North Dakota’s Rolette County advertises itself as “The Sportsman’s Paradise.” It’s chock full of beautiful wilderness for hiking, hunting, and fishing. But just because there are only 15 people per square mile doesn’t mean they can’t have interesting stories.

Take the county’s namesake: “Jolly Joe” Rolette was a gregarious Pembina fur trader. Those who knew Jolly Joe found him very likeable and intelligent. So, he was elected to the Minnesota Territorial Legislature in 1851, 53, 55, and 57. (Today’s eastern North Dakota was then a part of the Minnesota Territory).
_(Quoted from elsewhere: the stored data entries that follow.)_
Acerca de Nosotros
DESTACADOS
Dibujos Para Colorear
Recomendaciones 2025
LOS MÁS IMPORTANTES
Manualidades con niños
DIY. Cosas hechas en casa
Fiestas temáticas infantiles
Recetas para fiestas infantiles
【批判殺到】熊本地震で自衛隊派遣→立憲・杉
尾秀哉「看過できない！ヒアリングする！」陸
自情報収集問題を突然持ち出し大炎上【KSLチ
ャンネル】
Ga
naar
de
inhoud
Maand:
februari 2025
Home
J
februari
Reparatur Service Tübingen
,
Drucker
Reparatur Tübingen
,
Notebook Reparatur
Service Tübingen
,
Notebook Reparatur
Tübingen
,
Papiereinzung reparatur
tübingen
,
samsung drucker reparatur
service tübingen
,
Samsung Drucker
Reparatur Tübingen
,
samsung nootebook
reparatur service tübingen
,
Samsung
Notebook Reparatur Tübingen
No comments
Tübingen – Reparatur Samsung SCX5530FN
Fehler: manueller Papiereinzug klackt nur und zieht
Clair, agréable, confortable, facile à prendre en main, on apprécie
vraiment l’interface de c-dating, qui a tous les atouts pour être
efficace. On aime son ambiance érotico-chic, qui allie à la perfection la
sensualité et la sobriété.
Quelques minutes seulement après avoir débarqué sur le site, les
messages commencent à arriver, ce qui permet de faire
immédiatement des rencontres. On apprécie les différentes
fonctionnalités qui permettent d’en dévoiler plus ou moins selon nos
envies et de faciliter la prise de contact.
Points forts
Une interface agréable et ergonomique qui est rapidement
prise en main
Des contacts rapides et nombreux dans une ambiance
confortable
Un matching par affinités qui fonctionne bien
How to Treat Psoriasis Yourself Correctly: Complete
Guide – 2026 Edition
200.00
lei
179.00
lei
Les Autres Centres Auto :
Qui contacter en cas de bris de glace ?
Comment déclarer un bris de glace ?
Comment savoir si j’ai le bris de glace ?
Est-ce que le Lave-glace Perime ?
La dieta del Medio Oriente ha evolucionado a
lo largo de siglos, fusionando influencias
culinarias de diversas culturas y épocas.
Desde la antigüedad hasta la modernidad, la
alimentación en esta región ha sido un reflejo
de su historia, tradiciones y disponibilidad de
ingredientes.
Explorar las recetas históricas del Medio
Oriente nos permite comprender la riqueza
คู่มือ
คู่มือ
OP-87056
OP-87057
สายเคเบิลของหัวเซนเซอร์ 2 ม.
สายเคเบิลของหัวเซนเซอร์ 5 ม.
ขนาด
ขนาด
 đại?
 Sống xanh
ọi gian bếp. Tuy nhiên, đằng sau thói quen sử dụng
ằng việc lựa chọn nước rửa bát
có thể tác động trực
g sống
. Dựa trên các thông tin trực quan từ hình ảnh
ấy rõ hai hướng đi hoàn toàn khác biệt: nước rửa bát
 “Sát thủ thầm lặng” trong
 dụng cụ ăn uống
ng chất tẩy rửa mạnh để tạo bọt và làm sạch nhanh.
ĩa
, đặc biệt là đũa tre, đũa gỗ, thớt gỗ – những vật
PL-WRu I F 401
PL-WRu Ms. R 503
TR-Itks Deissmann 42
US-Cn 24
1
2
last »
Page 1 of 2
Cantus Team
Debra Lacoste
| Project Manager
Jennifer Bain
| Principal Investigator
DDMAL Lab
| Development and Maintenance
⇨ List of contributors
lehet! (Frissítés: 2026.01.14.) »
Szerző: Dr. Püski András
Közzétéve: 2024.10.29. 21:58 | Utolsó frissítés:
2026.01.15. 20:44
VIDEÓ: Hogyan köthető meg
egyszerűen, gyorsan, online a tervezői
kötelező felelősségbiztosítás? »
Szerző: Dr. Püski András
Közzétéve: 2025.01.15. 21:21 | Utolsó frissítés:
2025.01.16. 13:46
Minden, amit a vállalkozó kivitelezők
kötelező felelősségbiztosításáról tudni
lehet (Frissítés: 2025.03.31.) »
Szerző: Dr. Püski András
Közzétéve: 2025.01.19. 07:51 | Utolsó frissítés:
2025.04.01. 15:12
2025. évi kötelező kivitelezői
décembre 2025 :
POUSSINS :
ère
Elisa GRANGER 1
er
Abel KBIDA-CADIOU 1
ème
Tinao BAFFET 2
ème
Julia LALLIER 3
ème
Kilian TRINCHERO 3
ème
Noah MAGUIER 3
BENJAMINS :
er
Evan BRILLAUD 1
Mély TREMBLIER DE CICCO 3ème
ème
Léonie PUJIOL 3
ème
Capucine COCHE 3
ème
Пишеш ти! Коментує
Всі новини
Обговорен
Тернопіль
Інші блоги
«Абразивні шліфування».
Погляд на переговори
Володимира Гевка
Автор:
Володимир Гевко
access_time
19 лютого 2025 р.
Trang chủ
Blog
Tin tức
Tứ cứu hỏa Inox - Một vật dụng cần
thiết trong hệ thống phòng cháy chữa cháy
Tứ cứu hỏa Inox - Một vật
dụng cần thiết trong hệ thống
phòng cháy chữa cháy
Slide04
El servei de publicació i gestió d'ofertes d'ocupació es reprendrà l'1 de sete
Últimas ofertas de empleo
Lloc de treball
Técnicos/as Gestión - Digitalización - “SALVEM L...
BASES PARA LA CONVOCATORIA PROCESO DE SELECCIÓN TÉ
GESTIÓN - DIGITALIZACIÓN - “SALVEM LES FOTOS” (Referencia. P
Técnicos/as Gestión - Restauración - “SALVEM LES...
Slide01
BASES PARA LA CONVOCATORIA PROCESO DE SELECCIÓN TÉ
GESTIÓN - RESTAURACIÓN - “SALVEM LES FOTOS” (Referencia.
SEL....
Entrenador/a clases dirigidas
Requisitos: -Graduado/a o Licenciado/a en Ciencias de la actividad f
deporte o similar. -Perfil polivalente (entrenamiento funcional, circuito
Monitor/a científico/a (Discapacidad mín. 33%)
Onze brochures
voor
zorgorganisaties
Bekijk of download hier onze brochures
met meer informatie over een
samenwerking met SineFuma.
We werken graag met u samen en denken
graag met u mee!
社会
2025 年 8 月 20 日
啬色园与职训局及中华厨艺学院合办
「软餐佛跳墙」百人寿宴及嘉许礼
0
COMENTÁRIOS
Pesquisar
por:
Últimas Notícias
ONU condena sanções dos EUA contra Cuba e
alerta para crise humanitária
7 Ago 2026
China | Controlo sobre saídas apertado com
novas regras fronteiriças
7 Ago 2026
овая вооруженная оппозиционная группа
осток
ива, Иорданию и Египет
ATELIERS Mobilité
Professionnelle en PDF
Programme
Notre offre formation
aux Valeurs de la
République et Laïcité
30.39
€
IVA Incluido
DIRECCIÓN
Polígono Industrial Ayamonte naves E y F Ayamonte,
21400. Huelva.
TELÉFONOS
His most famous accomplishment was the prevention of the “big move.” In February of 1857, a bill that would move the capital of Minnesota from St. Paul to St. Peter was working its way through the legislature. Rolette realized that legislators were being paid off by the St. Peter Land Company. It was his job to take the bill to be signed by the governor, who he knew was also in on the corrupt deal. So, Jolly Joe took the bill…and ran. He came back exactly as the sixty day session was about to expire, so nothing could be done. St. Paul remained the capital. Many say he spent his time in hiding at the Fuller House Hotel, drinking and playing poker.

Jolly Joe died in 1871 with much of his fortune lost, but in 1872 Rolette County was named in his honor. And it continued with its own interesting history. The original County Seat was Dunseith, but there was competition for that designation from the town of St. John. In 1885, an election was held to determine the winner. Both sides campaigned heavily and many people had hard feelings on the subject. Although Dunseith and St. John both sent supervisors to watch over the other city’s voting, there was still a great deal of fraud. St. John was charged with casting 1,125 votes with only 225 voters! (Sadly, the large population of Chippewa was not included in this number because they were not enfranchised yet.) Before anything was settled, the people of St. John set up their own county government. Consequently, there were two governments running at the same time. Although St. John eventually won, the people of Dunseith were left laughing when, on their way back from retrieving county documents, St. John city officials dropped several of the important records into a creek.

And on this date in 1888, the townsite of Rolla, the underdog, filed for incorporation. Dunseith and St. John had to stop fighting when Rolla took the county seat title from both of them in 1890. And Rolla has managed to keep this honor without controversy for one hundred and twenty-one years.